Organisé par la Division du renforcement des capacités (CDD) de la Commission économique pour l’Afrique (CEA), cet atelier qui a duré cinq jours (du 23 au 27 avril 2018) portait sur le thème « Renforcer les capacités de négociation de l’Afrique pour de meilleures conditions de participation avec le monde ».

Cet atelier avait pour objectif de renforcer la capacité de négociation des pays africains. Pour le Secrétaire général du ministère du commerce et de l’industrie du Gabon, Barthelemy Ngoulakia, cette initiative de la CEA est très pertinente.

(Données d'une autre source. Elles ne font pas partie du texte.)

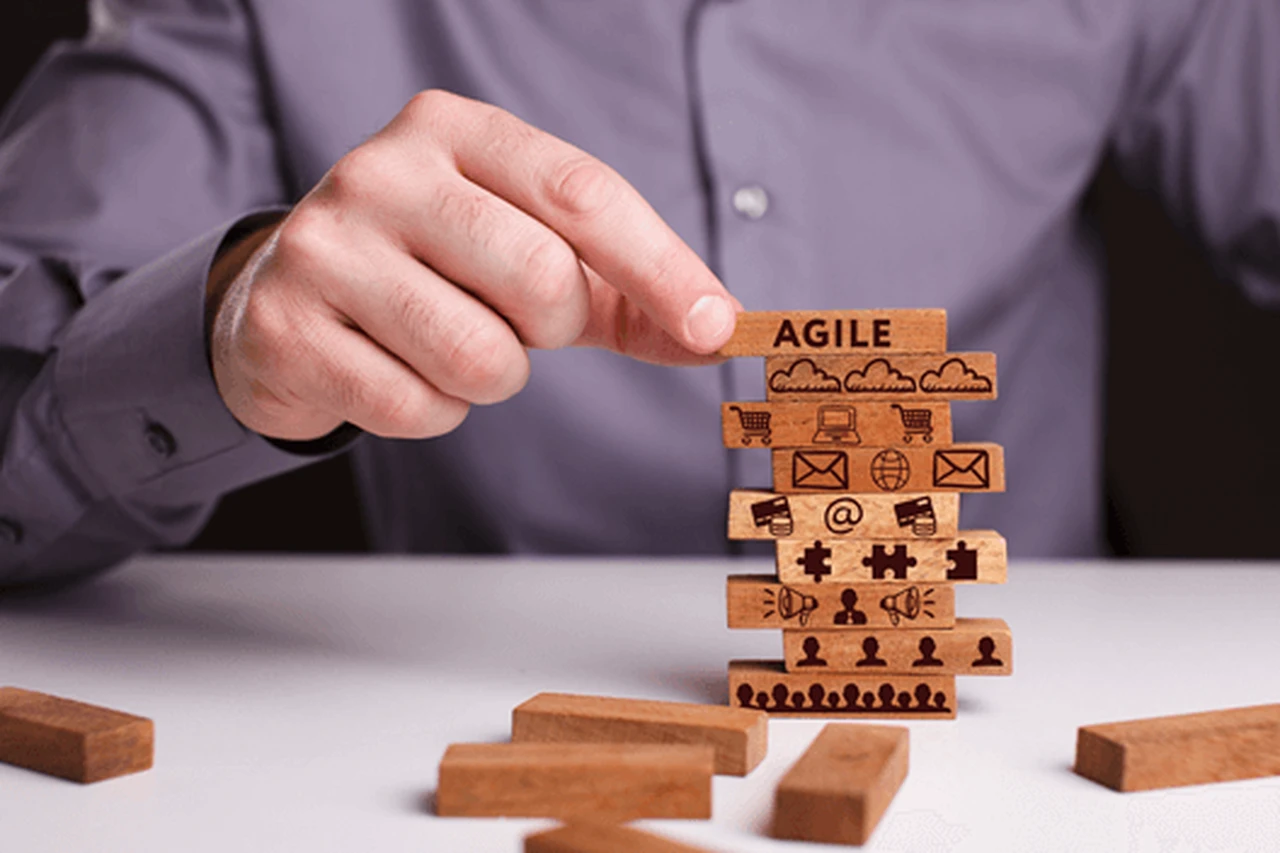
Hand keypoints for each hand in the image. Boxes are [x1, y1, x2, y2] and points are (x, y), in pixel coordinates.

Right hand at [208, 90, 737, 441]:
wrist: (288, 298)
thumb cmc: (438, 273)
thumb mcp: (533, 256)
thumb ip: (628, 289)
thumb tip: (721, 328)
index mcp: (454, 130)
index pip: (582, 192)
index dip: (660, 266)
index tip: (713, 327)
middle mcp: (383, 171)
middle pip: (540, 276)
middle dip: (550, 327)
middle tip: (512, 321)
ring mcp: (325, 246)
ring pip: (480, 356)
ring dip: (490, 378)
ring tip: (449, 344)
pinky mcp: (287, 326)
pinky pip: (415, 408)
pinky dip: (432, 412)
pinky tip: (396, 370)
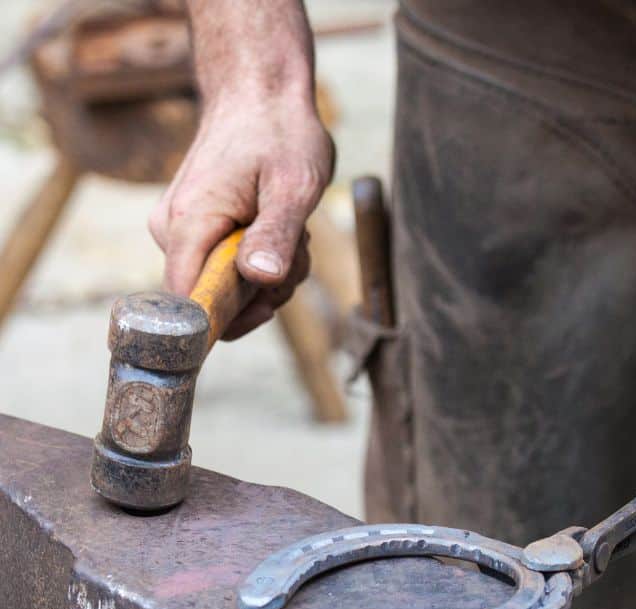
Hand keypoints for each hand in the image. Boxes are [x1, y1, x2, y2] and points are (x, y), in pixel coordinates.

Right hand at [149, 90, 333, 337]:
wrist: (261, 95)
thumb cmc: (279, 133)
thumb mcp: (293, 186)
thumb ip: (275, 235)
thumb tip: (260, 279)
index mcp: (188, 223)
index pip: (188, 302)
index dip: (227, 320)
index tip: (268, 305)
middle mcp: (173, 234)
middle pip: (218, 301)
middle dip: (266, 291)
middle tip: (296, 251)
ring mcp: (182, 234)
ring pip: (232, 290)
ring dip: (274, 275)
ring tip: (293, 233)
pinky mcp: (198, 235)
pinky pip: (233, 273)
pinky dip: (266, 263)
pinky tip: (281, 232)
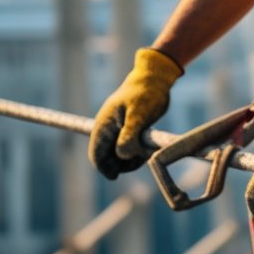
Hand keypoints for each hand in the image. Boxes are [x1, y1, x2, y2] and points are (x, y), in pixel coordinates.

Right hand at [88, 48, 182, 178]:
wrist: (156, 77)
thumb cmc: (146, 93)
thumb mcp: (138, 115)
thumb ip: (129, 136)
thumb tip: (123, 156)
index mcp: (104, 125)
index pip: (96, 154)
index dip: (104, 168)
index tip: (116, 176)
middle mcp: (108, 128)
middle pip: (108, 156)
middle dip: (121, 163)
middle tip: (140, 160)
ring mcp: (119, 128)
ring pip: (119, 152)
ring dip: (131, 158)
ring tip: (147, 152)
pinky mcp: (130, 127)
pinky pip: (129, 145)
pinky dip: (137, 150)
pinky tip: (149, 147)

Ce du fait que « la mondialisation présente de nombreux défis pour les pays en développement et les pays africains en particulier, qui négocient généralement des accords commerciaux avec des partenaires mieux équipés», a-t-il souligné à l’ouverture des travaux.

Dans ce cadre, il a indiqué que le gouvernement gabonnais est conscient des effets négatifs dues à de mauvaises négociations économiques et qu’il est donc actuellement « engagé dans des réformes visant à améliorer les cadres institutionnels et juridiques pour négocier des accords économiques ».

Pour Karima Bounemra Ben Soltane, la directrice de l’Institut africain de développement économique et de planification (IDEP), «en plus d’améliorer les capacités de négociation de l’Afrique avec le monde extérieur, un tel renforcement des capacités stimulera les relations intra-africaines et renforcera l’intégration régionale, notamment suite à la récente signature historique de l’Accord de libre-échange continental africain, à Kigali».